▸ Work order: Please retype the records below exactly as they appear, leaving out every picture.

▸ Data in this exercise:

# # # # #

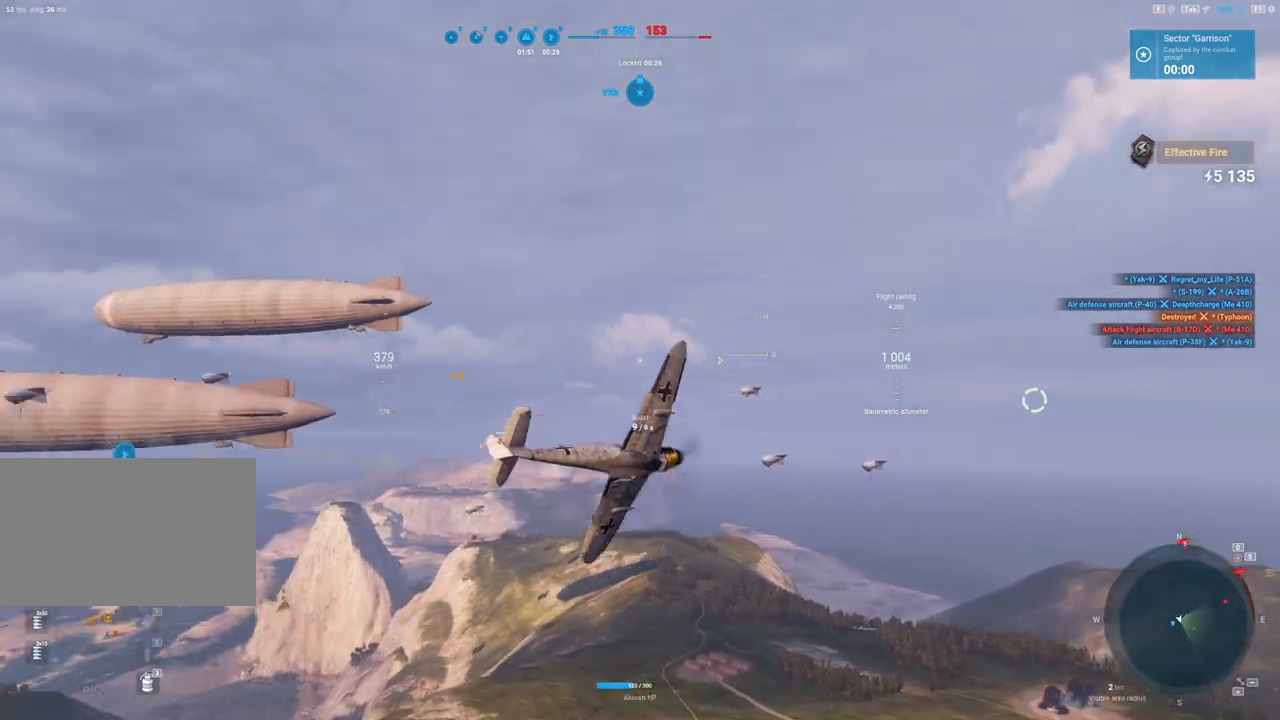
{"keys": ["s"], "mouse": [], "mouse_move": "still", "events": []}
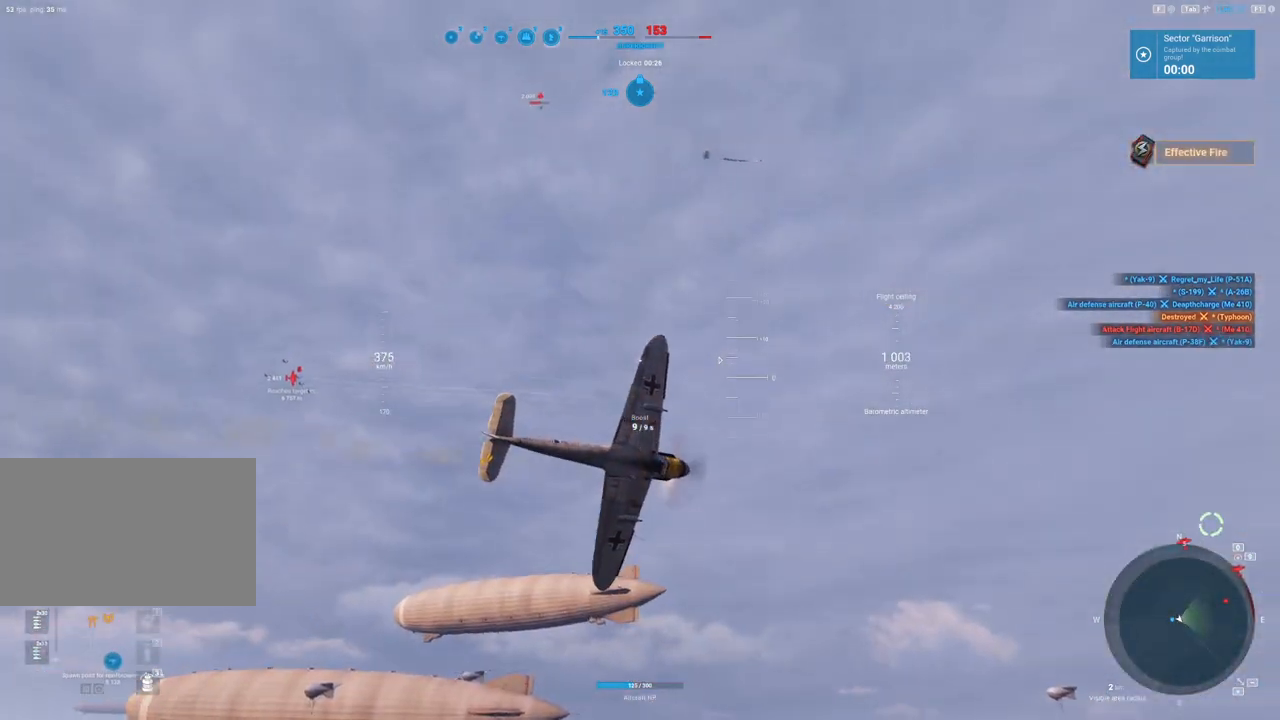
{"keys": [], "mouse": [], "mouse_move": "still", "events": [[483, "s", "up"]]}
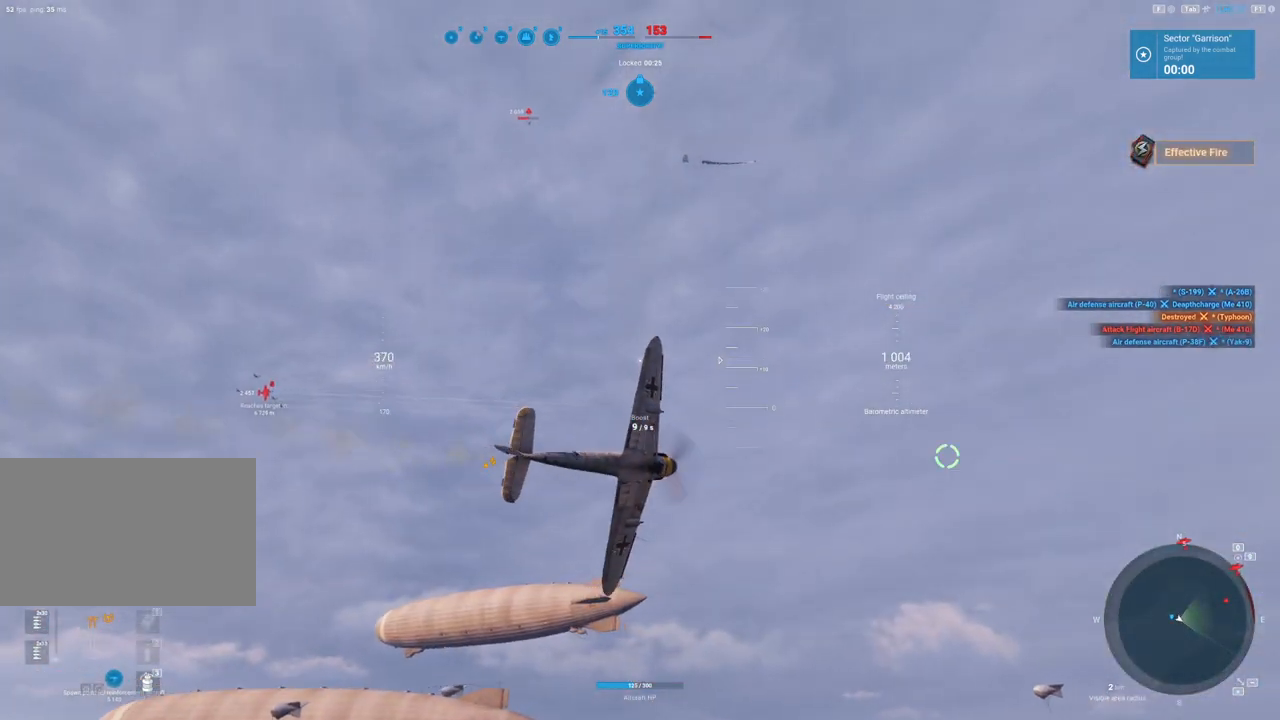
{"keys": [], "mouse": [], "mouse_move": "still", "events": []}
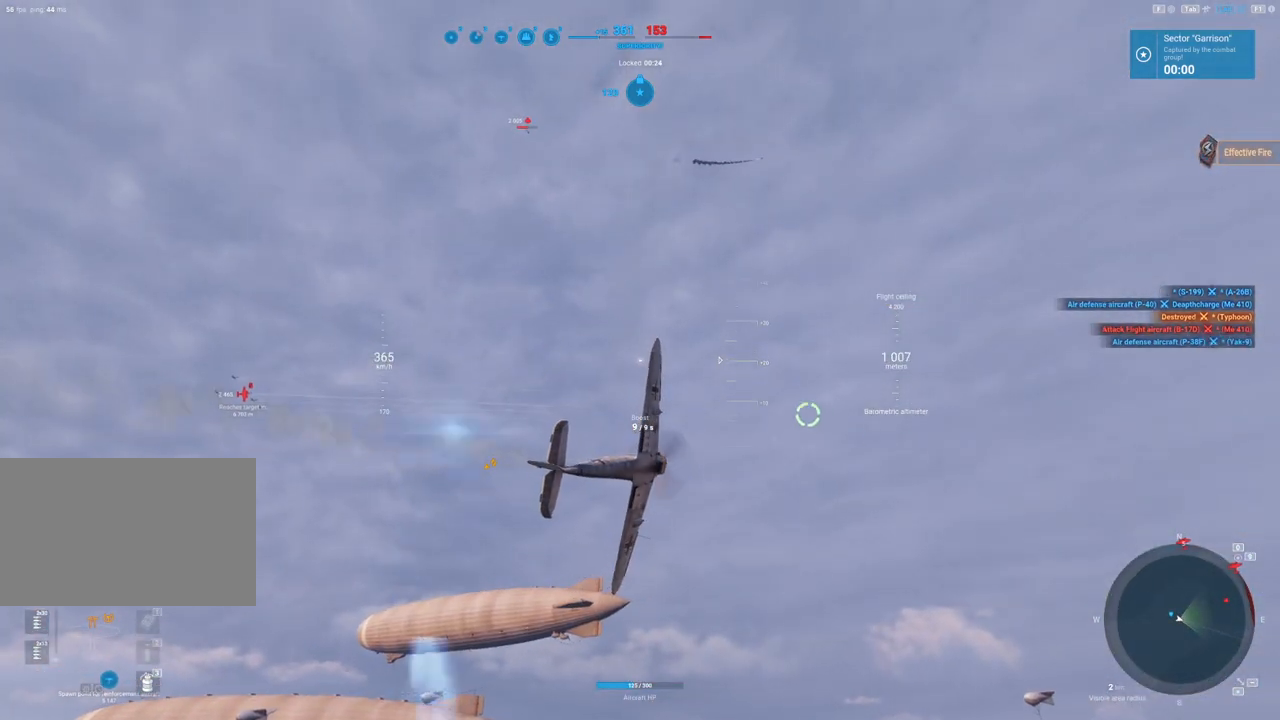
{"keys": ["d"], "mouse": [], "mouse_move": "still", "events": [[383, "d", "down"]]}
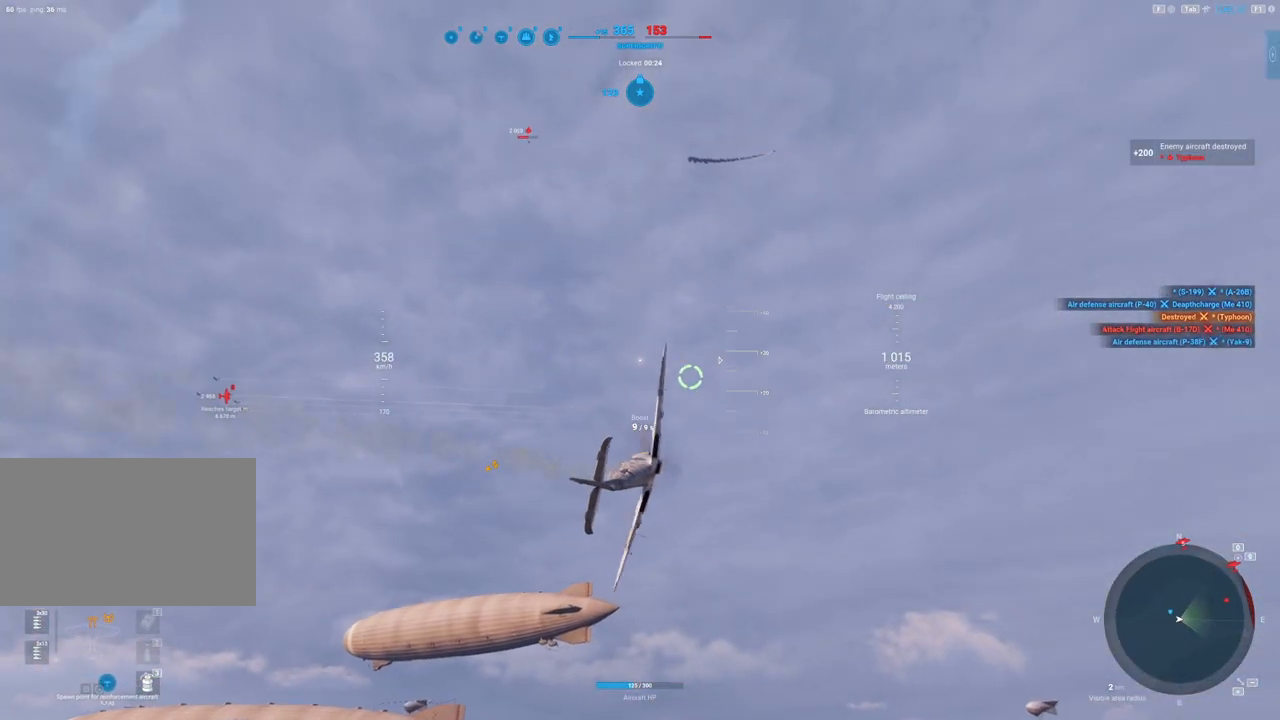
{"keys": ["shift"], "mouse": [], "mouse_move": "still", "events": [[433, "d", "up"], [433, "shift", "down"]]}
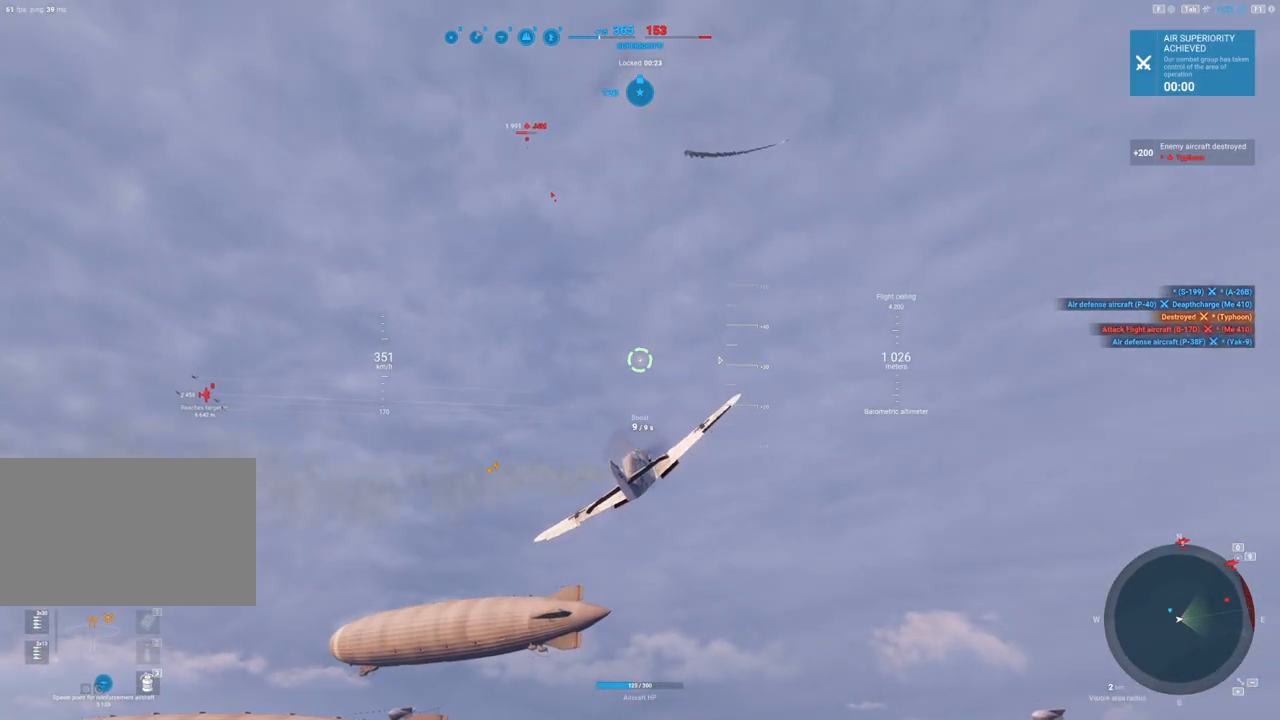
{"keys": ["shift"], "mouse": [], "mouse_move": "still", "events": []}
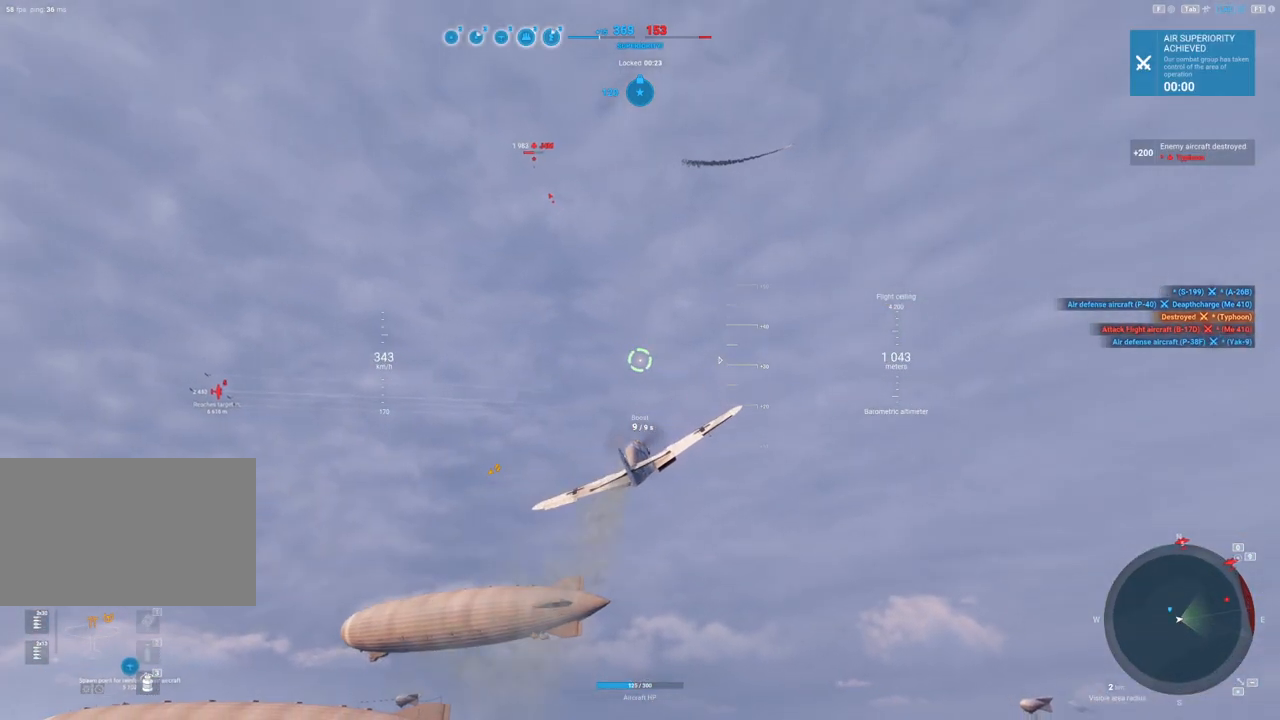
{"keys": ["shift"], "mouse": [], "mouse_move": "still", "events": []}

# # # # #

▸ Answer area:
{"keys": ["s"], "mouse": [], "mouse_move": "still", "events": []}
{"keys": [], "mouse": [], "mouse_move": "still", "events": [[483, "s", "up"]]}
{"keys": [], "mouse": [], "mouse_move": "still", "events": []}
{"keys": ["d"], "mouse": [], "mouse_move": "still", "events": [[383, "d", "down"]]}
{"keys": ["shift"], "mouse": [], "mouse_move": "still", "events": [[433, "d", "up"], [433, "shift", "down"]]}
{"keys": ["shift"], "mouse": [], "mouse_move": "still", "events": []}
{"keys": ["shift"], "mouse": [], "mouse_move": "still", "events": []}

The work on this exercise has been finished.